California congressman Eric Swalwell’s presidential campaign is focused on gun control. Photograph: Ian Witlen/REX/Shutterstock

The dirty little secret of the Democrats’ 2020 battle

A record 19 Democrats have already declared they’re running for president in 2020, and that doesn’t even include the poll favourite Joe Biden. Many probably know they have no chance of winning, but, as Tom McCarthy reports, they may have other goals in mind.

The world’s most infamous nightclub doormen tell all

The bouncers at Berlin’s best-known clubs don’t just do security, they also curate a crowd they think can handle the hedonism inside. As three of them appear in a new documentary, they tell Maya-Roisin Slater they “try to create an environment where no one feels threatened by their sexual orientation and disposition.”

Could super plants slow down climate change?

Adam Popescu meets Dr Joanne Chory, perhaps the world’s leading botanist, who believes the solution to climate change could lie in genetically modified plants designed for their carbon-fixing capabilities. But she faces a race against rising temperatures – and her own health.
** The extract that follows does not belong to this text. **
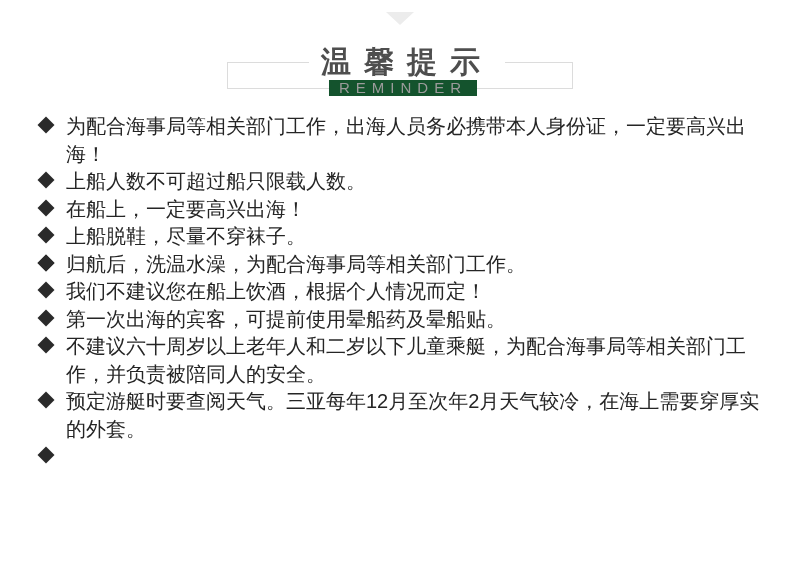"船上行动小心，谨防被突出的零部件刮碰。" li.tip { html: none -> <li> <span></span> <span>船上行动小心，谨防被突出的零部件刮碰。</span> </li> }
Why Nashville is struggling with success

The Tennessee city is no longer just the country music capital of the world. It’s a centre for healthcare services, Christian book publishing, tourism and entertainment. Khushbu Shah asks whether the economic boom threatens to bury Nashville’s historic culture.

Opinion

High-profile soccer stars have long been the most prominent faces of black Europe. Now, writes Johny Pitts, a new generation of English footballers such as Raheem Sterling and Danny Rose are mirroring Colin Kaepernick’s protests in the US by speaking out on racism.

Their fame and economic power could have made them comfortable enough to turn a blind eye, but they are taking risks in speaking these uncomfortable truths.

Sport

The Los Angeles Clippers staged the biggest comeback in NBA playoff history on Monday night, returning from 31 points down to defeat the Golden State Warriors 135-131 and tie their first round series at one game apiece.

Speaking of comebacks: after watching Tiger Woods win his remarkable fifth Masters title at the weekend, Andy Bull asks how the feat matches up to history’s other great sporting comebacks, from Muhammad Ali to Niki Lauda.